I've also been told it could just be slow transmitter response. I'm not using any expensive transmitter (Airtronics MX-A) and I'm still on AM, could that be the issue?

Oh yeah, my bad ^^;

herman
2011.02.01, 10:47 PM
hmm... interesting...

wondering if anybody can put up videos of the front and rear tire & suspension while the chassis is running...

something like this video (http://www.youtube.com/watch?v=o1o-TvZQdek)

probably compare mr01/015/02 front suspensions?

unfortunately though the weight of the vid cam on the chassis would probably affect the performance/set up...

nevertheless it would give us some sort of idea what the suspension is doing...

on a much smaller scale... :D

rensuchan
2011.02.02, 12:50 AM
By "that would do it," did you mean the transmitter?

By a "bit" of camber, I would take that to mean less than 1.5deg; for fast transitions, you're not going to be letting the car roll to its full extent (that it would in steady-state cornering), so you will get faster steering response by using LESS camber. Probably not 0, but I've used 0.5 with good results before. If you needed every last bit of the 1.5deg camber for the rest of the track though (have you checked your front tire wear?) then I would suggest NOT sacrificing the rest of the track for this one chicane.

The Ann Arbor track actually changes layout, we kind of set up whatever we feel like when we meet so it's generally never the same... but whenever we have a slower section with quick lefts and rights (also the smaller HFAY layouts) my car doesn't seem to change direction as fast as some of the others. I generally don't have trouble with the faster sections of the track.
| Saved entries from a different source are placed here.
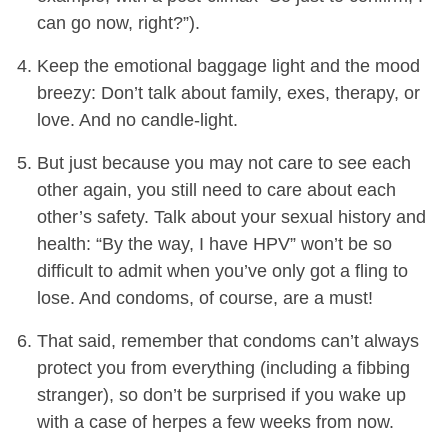
can go now, right?”).
Keep the emotional baggage light and the mood
breezy: Don’t talk about family, exes, therapy, or
love. And no candle-light.
But just because you may not care to see each
other again, you still need to care about each
other’s safety. Talk about your sexual history and
health: “By the way, I have HPV” won’t be so
difficult to admit when you’ve only got a fling to
lose. And condoms, of course, are a must!
That said, remember that condoms can’t always
protect you from everything (including a fibbing
stranger), so don’t be surprised if you wake up
with a case of herpes a few weeks from now.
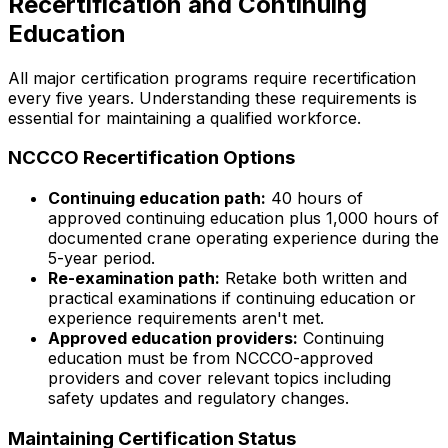
Recertification and Continuing
Education
All major certification programs require recertification
every five years. Understanding these requirements is
essential for maintaining a qualified workforce.
NCCCO Recertification Options
Continuing education path:
40 hours of
approved continuing education plus 1,000 hours of
documented crane operating experience during the
5-year period.
Re-examination path:
Retake both written and
practical examinations if continuing education or
experience requirements aren't met.
Approved education providers:
Continuing
education must be from NCCCO-approved
providers and cover relevant topics including
safety updates and regulatory changes.
Maintaining Certification Status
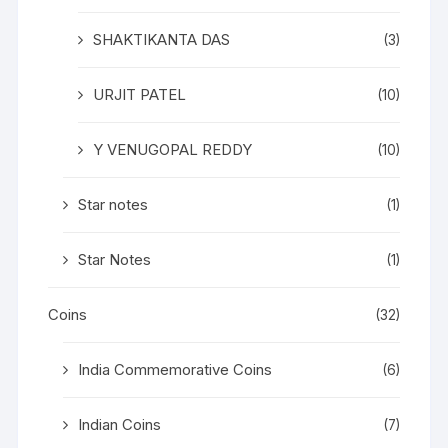
SHAKTIKANTA DAS
(3)
URJIT PATEL
(10)
Y VENUGOPAL REDDY
(10)
Star notes
(1)
Star Notes
(1)
Coins
(32)
India Commemorative Coins
(6)
Indian Coins
(7)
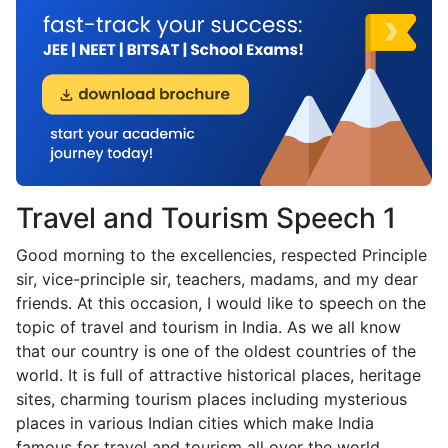
Travel and Tourism Speech 1
Good morning to the excellencies, respected Principle
sir, vice-principle sir, teachers, madams, and my dear
friends. At this occasion, I would like to speech on the
topic of travel and tourism in India. As we all know
that our country is one of the oldest countries of the
world. It is full of attractive historical places, heritage
sites, charming tourism places including mysterious
places in various Indian cities which make India
famous for travel and tourism all over the world.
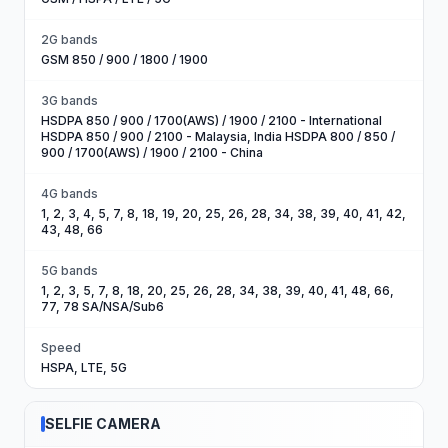
2G bands
GSM 850 / 900 / 1800 / 1900
3G bands
HSDPA 850 / 900 / 1700(AWS) / 1900 / 2100 - International
HSDPA 850 / 900 / 2100 - Malaysia, India HSDPA 800 / 850 /
900 / 1700(AWS) / 1900 / 2100 - China
4G bands
1, 2, 3, 4, 5, 7, 8, 18, 19, 20, 25, 26, 28, 34, 38, 39, 40, 41, 42,
43, 48, 66
5G bands
1, 2, 3, 5, 7, 8, 18, 20, 25, 26, 28, 34, 38, 39, 40, 41, 48, 66,
77, 78 SA/NSA/Sub6
Speed
HSPA, LTE, 5G
SELFIE CAMERA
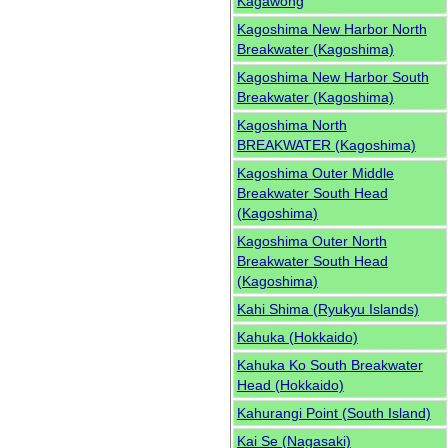
Kagawong
Kagoshima New Harbor North
Breakwater (Kagoshima)
Kagoshima New Harbor South
Breakwater (Kagoshima)
Kagoshima North
BREAKWATER (Kagoshima)
Kagoshima Outer Middle
Breakwater South Head
(Kagoshima)
Kagoshima Outer North
Breakwater South Head
(Kagoshima)
Kahi Shima (Ryukyu Islands)
Kahuka (Hokkaido)
Kahuka Ko South Breakwater
Head (Hokkaido)
Kahurangi Point (South Island)
Kai Se (Nagasaki)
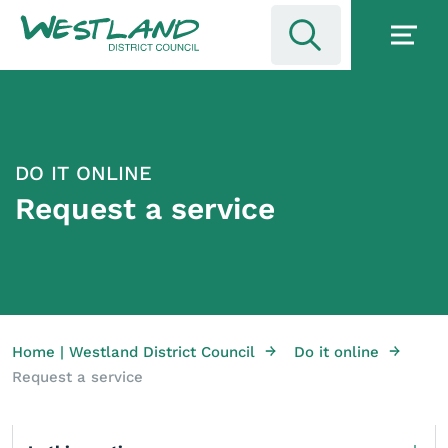
DO IT ONLINE
Request a service
→
→
Home | Westland District Council
Do it online
Request a service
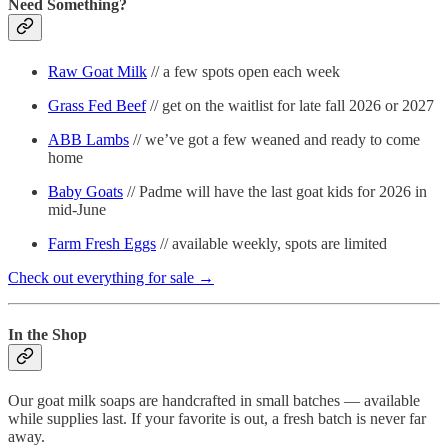
Need Something?
Raw Goat Milk
// a few spots open each week
Grass Fed Beef
// get on the waitlist for late fall 2026 or 2027
ABB Lambs
// we’ve got a few weaned and ready to come
home
Baby Goats
// Padme will have the last goat kids for 2026 in
mid-June
Farm Fresh Eggs
// available weekly, spots are limited
Check out everything for sale →
In the Shop
Our goat milk soaps are handcrafted in small batches — available
while supplies last. If your favorite is out, a fresh batch is never far
away.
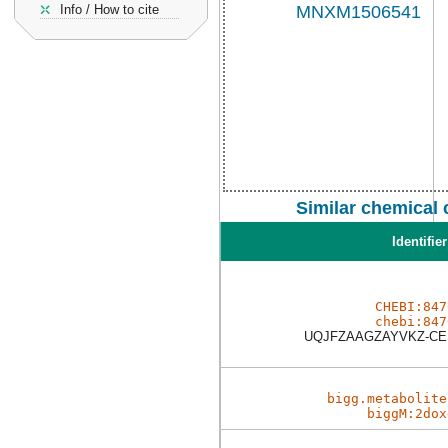
Info / How to cite
Similar chemical
Identifier
CHEBI:847
chebi:847
UQJFZAAGZAYVKZ-C
bigg.metabolite
biggM:2dox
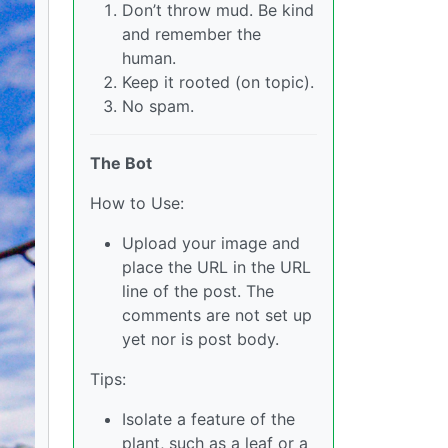
Don’t throw mud. Be kind
and remember the
human.
Keep it rooted (on topic).
No spam.
The Bot
How to Use:
Upload your image and
place the URL in the URL
line of the post. The
comments are not set up
yet nor is post body.
Tips:
Isolate a feature of the
plant, such as a leaf or a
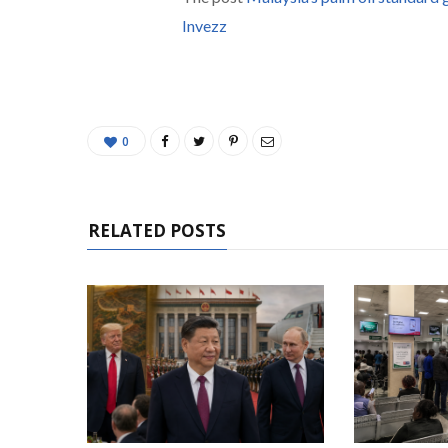
Invezz
0
RELATED POSTS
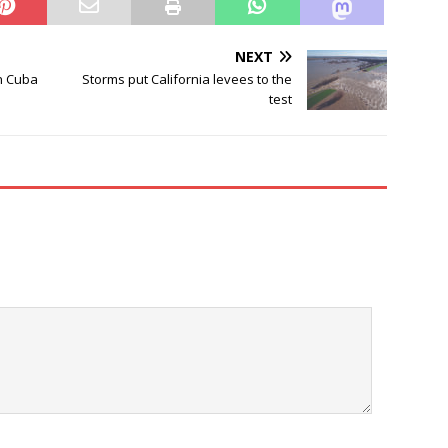
NEXT
n Cuba
Storms put California levees to the
test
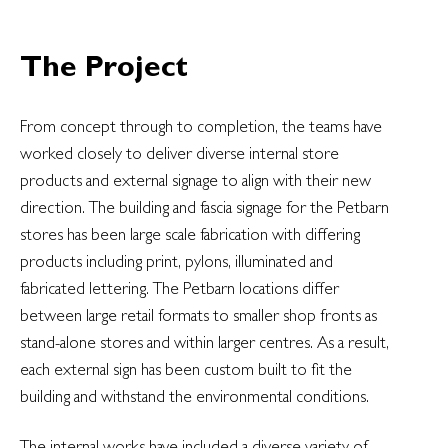
The Project
From concept through to completion, the teams have
worked closely to deliver diverse internal store
products and external signage to align with their new
direction. The building and fascia signage for the Petbarn
stores has been large scale fabrication with differing
products including print, pylons, illuminated and
fabricated lettering. The Petbarn locations differ
between large retail formats to smaller shop fronts as
stand-alone stores and within larger centres. As a result,
each external sign has been custom built to fit the
building and withstand the environmental conditions.
The internal works have included a diverse variety of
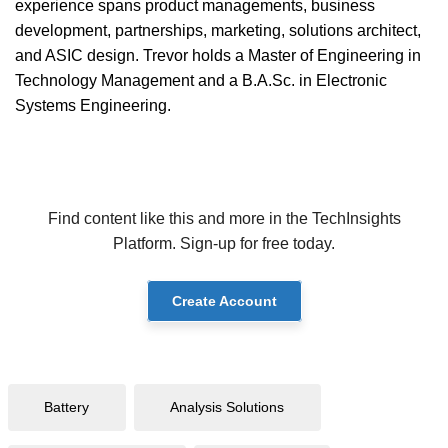
experience spans product managements, business
development, partnerships, marketing, solutions architect,
and ASIC design. Trevor holds a Master of Engineering in
Technology Management and a B.A.Sc. in Electronic
Systems Engineering.
Find content like this and more in the TechInsights
Platform. Sign-up for free today.
Create Account
Battery
Analysis Solutions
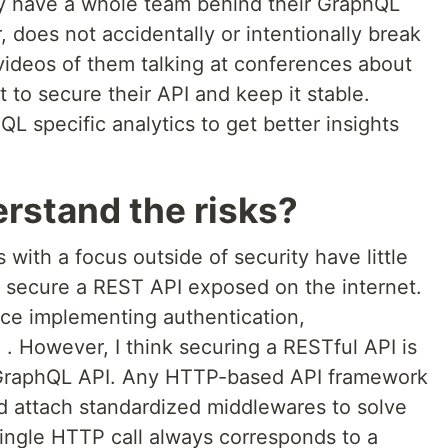
 have a whole team behind their GraphQL
, does not accidentally or intentionally break
videos of them talking at conferences about
 to secure their API and keep it stable.
QL specific analytics to get better insights
erstand the risks?
with a focus outside of security have little
o secure a REST API exposed on the internet.
nce implementing authentication,
c. . However, I think securing a RESTful API is
 GraphQL API. Any HTTP-based API framework
nd attach standardized middlewares to solve
single HTTP call always corresponds to a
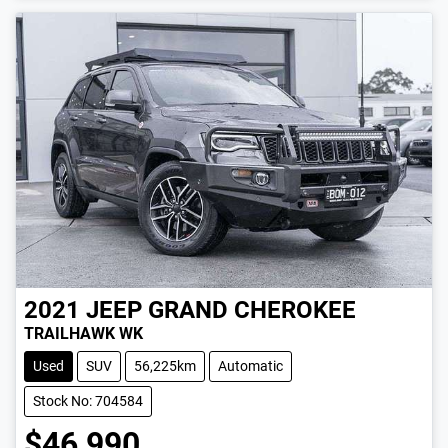
2021
JEEP
GRAND CHEROKEE
TRAILHAWK WK
Used
SUV
56,225km
Automatic
Stock No: 704584
$46,990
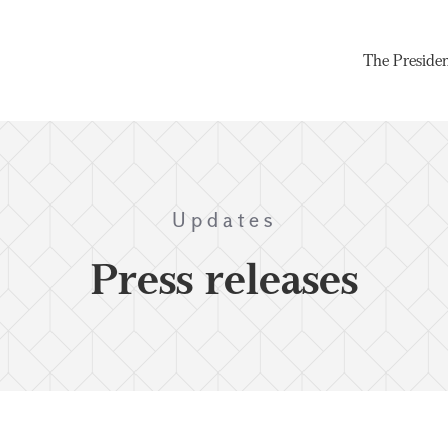
The Preside
Updates
Press releases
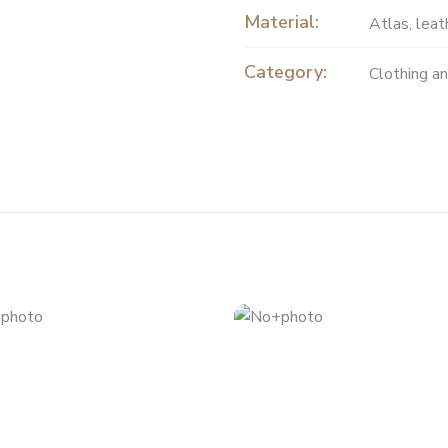
Material:
Atlas
,
leat
Category:
Clothing a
I have access to a 1 degree camber knuckle as well so it would be little bit less than the 1.5. I'm also running the PN Green springs on the front so I have a few harder options there too.

Are you using wide-offset front wheels?

Murcielago body with +3W rear 0N front.

I normally don't advocate buying parts to fix a setup, but in your case, a tri-shock setup of any brand will make the car significantly faster through chicanes. The side springs really help to recenter the rear pod faster than a T-plate alone can, so you transfer the weight off one side faster, i.e. faster response and getting around the second corner faster.

If not using a tri-shock would you recommend trying a stiffer t-plate?

I'm wondering if I just need a slightly more "grippy" front tire. Currently I'm using the Kyosho 30D front slicks, would a 30D radial give a small bit more grip?

color01
2011.02.02, 01:44 AM
Kyosho 30 front slicks are fine, the radials will only give you a little more grip overall and of course they wear down after a few sessions. I would try PN front tires if you have the time, the carcass of the tire is stiffer so you automatically get a little faster response there, and there are many compounds to choose from to really fine-tune the response. I would probably start with PN 20 slicks, scrub off the top coating with a tire truer, and then see how they perform.

And yes, AM cars are significantly less responsive than their ASF counterparts. This doesn't make a huge difference in terms of absolute lap times (just anticipate inputs like they did "back in the day") but if you're wondering where the laggy feeling comes from, AM radio is a suspect.

geeunit1014
2011.02.02, 11:34 AM
A stiffer t-plate will definitely make the car transition faster. Trying to put more front grip in the car (tires or camber) may not give you the result you want, it will definitely make the car more aggresive, but not really better in transitions. Making the car transition better isnt really about tires, assuming the tires are in the ballpark, but roll centers and springs. Stiffer springs are more responsive than softer ones, and higher roll centers react quicker than lower ones. Since you cant really adjust the roll center too much on a mini z, the next best option is springs. The t plate is essentially the main spring for the rear end, and going stiffer there will definitely make the car transition faster.

Deca
2011.02.02, 11:49 AM
Is it possible to lower MRs without the H/T plate having issues hitting the ground? I'm sure you couldn't lower it too mich but on a car this small it migh make a noticeable difference in response.